Department of Biological Sciences, Columbia University, New York, NY 10027, USA.

Irving Cancer Research Center, Columbia University, New York, NY 10032, USA.

出版信息

Mol Cell. 2019 Oct 3;76(1):82-95.e7. doi: 10.1016/j.molcel.2019.07.017. Epub 2019 Aug 29.

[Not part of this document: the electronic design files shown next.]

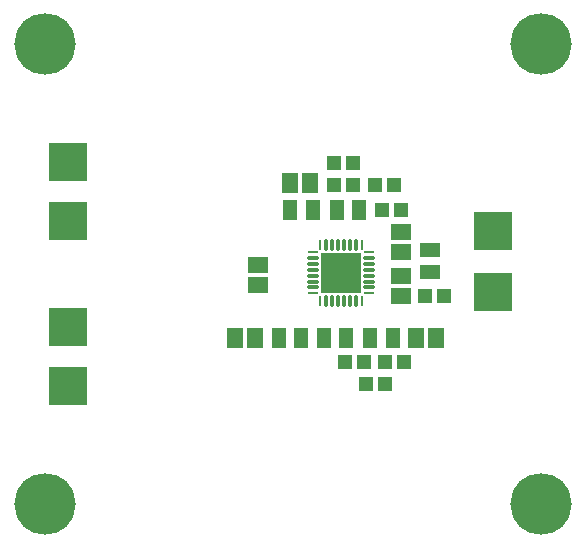
<source format=gbs>
G04*
G04 #@! TF.GenerationSoftware,Altium Limited,Altium Designer,20.0.13 (296)*
G04*
G04 Layer_Color=16711935*
%FSLAX44Y44*%
%MOMM*%
G71*
G01*
G75*
%ADD23R,1.4032X1.7032*%
%ADD27R,1.3032X1.7032*%
%ADD28R,3.2032X3.2032*%
%ADD29C,5.2032*%
%ADD40O,0.2500X0.9000*%
%ADD41O,0.9000X0.2500*%
%ADD43R,1.7032X1.4032*%
%ADD44R,1.2032X1.2032*%
%ADD45R,1.7032X1.3032*%
%ADD46R,3.5032X3.5032*%
%ADD47O,0.3700X1.0200*%
%ADD48O,1.0200X0.3700*%
D23*
X264500Y312000D02*
D03*
X247500D02*
D03*
X354000Y181000D02*
D03*
X371000D02*
D03*
X201500D02*
D03*
X218500D02*
D03*
D27*
X267000Y289000D02*
D03*
X248000D02*
D03*
X306500D02*
D03*
X287500D02*
D03*
X315500Y181000D02*
D03*
X334500D02*
D03*
X295500D02*
D03*
X276500D02*
D03*
X238000D02*
D03*
X257000D02*
D03*
D28*
X420000Y271000D02*
D03*
Y220000D02*
D03*
X60000Y330000D02*
D03*
Y280000D02*
D03*
Y140000D02*
D03*
Y190000D02*
D03*
D29*
X460000Y430000D02*
D03*
X40000D02*
D03*
X460000Y40000D02*
D03*
X40000D02*
D03*
D40*
X308500Y259750D02*
D03*
X273500D02*
D03*
Y212250D02*
D03*
X308500D02*
D03*
D41*
X267250Y253500D02*
D03*
Y218500D02*
D03*
X314750D02*
D03*
Y253500D02*
D03*
D43*
X221000Y242500D02*
D03*
Y225500D02*
D03*
X342000Y270500D02*
D03*
Y253500D02*
D03*
Y233500D02*
D03*
Y216500D02*
D03*
D44*
X285000Y329000D02*
D03*
X301000D02*
D03*
X301000Y310000D02*
D03*
X285000D02*
D03*
X320000D02*
D03*
X336000D02*
D03*
X326000Y289000D02*
D03*
X342000D02*
D03*
X378000Y216000D02*
D03*
X362000D02*
D03*
X328000Y160000D02*
D03*
X344000D02*
D03*
X310000D02*
D03*
X294000D02*
D03*
X312000Y142000D02*
D03*
X328000D02*
D03*
D45*
X366000Y255500D02*
D03*
Y236500D02*
D03*
D46*
X291000Y236000D02*
D03*
D47*
X303500Y259750D02*
D03*
X298500D02*
D03*
X293500D02*
D03*
X288500D02*
D03*
X283500D02*
D03*
X278500D02*
D03*
Y212250D02*
D03*
X283500D02*
D03*
X288500D02*
D03*
X293500D02*
D03*
X298500D02*
D03*
X303500D02*
D03*
D48*
X267250Y248500D02*
D03*
Y243500D02*
D03*
Y238500D02*
D03*
Y233500D02*
D03*
Y228500D02*
D03*
Y223500D02*
D03*
X314750D02*
D03*
Y228500D02*
D03*
Y233500D02*
D03*
Y238500D02*
D03*
Y243500D02*
D03*
Y248500D02*
D03*
M02*

</source>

DOI:10.1016/j.molcel.2019.07.017
PMID:31474574
原文链接:https://pmc.ncbi.nlm.nih.gov/articles/PMC7065273/
Abstract

SF3B1, which encodes an essential spliceosomal protein, is frequently mutated in myelodysplastic syndromes (MDS) and many cancers. However, the defect of mutant SF3B1 is unknown. Here, we analyzed RNA sequencing data from MDS patients and confirmed that SF3B1 mutants use aberrant 3' splice sites. To elucidate the underlying mechanism, we purified complexes containing either wild-type or the hotspot K700E mutant SF3B1 and found that levels of a poorly studied spliceosomal protein, SUGP1, were reduced in mutant spliceosomes. Strikingly, SUGP1 knockdown completely recapitulated the splicing errors, whereas SUGP1 overexpression drove the protein, which our data suggest plays an important role in branchsite recognition, into the mutant spliceosome and partially rescued splicing. Other hotspot SF3B1 mutants showed similar altered splicing and diminished interaction with SUGP1. Our study demonstrates that SUGP1 loss is a common defect of spliceosomes with disease-causing SF3B1 mutations and, because this defect can be rescued, suggests possibilities for therapeutic intervention.

摘要

SF3B1 编码一种必需的剪接体蛋白,在骨髓增生异常综合征(MDS)和许多癌症中经常发生突变。然而,突变型 SF3B1 的缺陷尚不清楚。在这里,我们分析了 MDS 患者的 RNA 测序数据,并证实 SF3B1 突变体使用异常的 3'剪接位点。为了阐明潜在的机制,我们纯化了含有野生型或热点 K700E 突变 SF3B1 的复合物,并发现突变剪接体中一种研究甚少的剪接体蛋白 SUGP1 的水平降低。引人注目的是,SUGP1 的敲低完全再现了剪接错误,而 SUGP1 的过表达将该蛋白(我们的数据表明该蛋白在分支位点识别中发挥重要作用)驱动到突变剪接体中,并部分挽救了剪接。其他热点 SF3B1 突变体也表现出类似的改变剪接和与 SUGP1 相互作用减弱。我们的研究表明,SUGP1 的缺失是导致疾病的 SF3B1 突变的剪接体的常见缺陷,并且由于这种缺陷可以得到挽救,因此提示了治疗干预的可能性。